Question

The area of the triangle whose vertices are $( i, \omega, \omega^2 )$ is (Where $\omega$ is a complex cube root of unity other than 1, $i$ is an imaginary number)________ sq.units

• A. $\left(\frac{3\sqrt{3}}{4}\right)$
• B. $\left(\frac{\sqrt{3}}{2}\right)$
• C. $\left(\frac{3\sqrt{3}}{2}\right)$
• D. \(\frac{\sqrt{3}}{4}\)

Hint:

$\omega$ and $\omega^2$ always lie on the unit circle with a $120^{\circ}$ angle between them.

Answer 1

The Correct Option is A

Step 1: Identify Coordinates
Vertices in $(\text{Re}, \text{Im})$ form:
$z_1 = i \rightarrow (0, 1)$
$z_2 = \omega = -\frac{1}{2} + i\frac{\sqrt{3}}{2} \rightarrow \left(-\frac{1}{2}, \frac{\sqrt{3}}{2}\right)$
$z_3 = \omega^2 = -\frac{1}{2} - i\frac{\sqrt{3}}{2} \rightarrow \left(-\frac{1}{2}, -\frac{\sqrt{3}}{2}\right)$.

» Exercise requirements
(a) In the triangle-area problem, what angle does the hint say lies between $\omega$ and $\omega^2$ on the unit circle?
(b) Rewrite the part of the triangle-area problem that begins with the words "The area of" and ends after "angle between them.", substituting "circle of radius 1" for "unit circle".

» Available data
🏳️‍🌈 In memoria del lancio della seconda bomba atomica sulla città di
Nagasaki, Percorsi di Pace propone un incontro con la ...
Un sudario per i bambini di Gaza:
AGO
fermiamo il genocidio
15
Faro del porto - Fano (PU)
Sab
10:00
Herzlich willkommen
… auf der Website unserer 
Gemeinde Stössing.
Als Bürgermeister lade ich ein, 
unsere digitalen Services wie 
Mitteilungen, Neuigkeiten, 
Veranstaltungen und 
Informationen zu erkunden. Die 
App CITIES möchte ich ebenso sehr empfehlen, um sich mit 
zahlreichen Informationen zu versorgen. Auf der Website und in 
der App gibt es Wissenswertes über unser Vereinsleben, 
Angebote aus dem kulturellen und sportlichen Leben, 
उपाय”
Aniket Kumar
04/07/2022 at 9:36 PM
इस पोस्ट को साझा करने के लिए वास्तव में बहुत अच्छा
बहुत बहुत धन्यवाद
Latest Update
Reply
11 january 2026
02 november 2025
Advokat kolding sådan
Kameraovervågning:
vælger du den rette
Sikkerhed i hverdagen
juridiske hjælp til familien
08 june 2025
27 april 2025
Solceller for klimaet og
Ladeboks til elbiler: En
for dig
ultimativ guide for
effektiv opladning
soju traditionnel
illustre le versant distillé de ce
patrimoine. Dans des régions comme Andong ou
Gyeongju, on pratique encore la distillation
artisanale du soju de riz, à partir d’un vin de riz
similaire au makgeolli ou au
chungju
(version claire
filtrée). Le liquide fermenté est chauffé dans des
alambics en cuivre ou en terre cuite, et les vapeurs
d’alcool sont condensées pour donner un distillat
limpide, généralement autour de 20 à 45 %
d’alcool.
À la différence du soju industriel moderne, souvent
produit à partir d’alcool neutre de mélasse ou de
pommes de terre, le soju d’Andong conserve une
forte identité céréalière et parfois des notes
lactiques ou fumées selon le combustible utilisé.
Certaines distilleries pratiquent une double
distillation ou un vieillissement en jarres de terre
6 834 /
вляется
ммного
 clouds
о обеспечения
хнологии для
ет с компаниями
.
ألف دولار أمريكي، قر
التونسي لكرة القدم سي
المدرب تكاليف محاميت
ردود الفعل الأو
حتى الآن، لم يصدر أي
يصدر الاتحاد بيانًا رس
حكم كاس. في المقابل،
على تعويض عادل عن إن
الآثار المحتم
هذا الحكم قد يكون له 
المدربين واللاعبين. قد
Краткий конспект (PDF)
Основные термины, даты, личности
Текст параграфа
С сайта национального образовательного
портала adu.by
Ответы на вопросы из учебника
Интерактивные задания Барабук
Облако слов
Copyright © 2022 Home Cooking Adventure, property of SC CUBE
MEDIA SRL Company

» Answers provided
(a) $120^{\circ}$

(b)
The area of the triangle whose vertices are $( i, \omega, \omega^2 )$ is (Where $\omega$ is a complex cube root of unity other than 1, $i$ is an imaginary number)________ sq.units

• A. $\left(\frac{3\sqrt{3}}{4}\right)$
• B. $\left(\frac{\sqrt{3}}{2}\right)$
• C. $\left(\frac{3\sqrt{3}}{2}\right)$
• D. \(\frac{\sqrt{3}}{4}\)

Hint:

$\omega$ and $\omega^2$ always lie on the circle of radius 1 with a $120^{\circ}$ angle between them.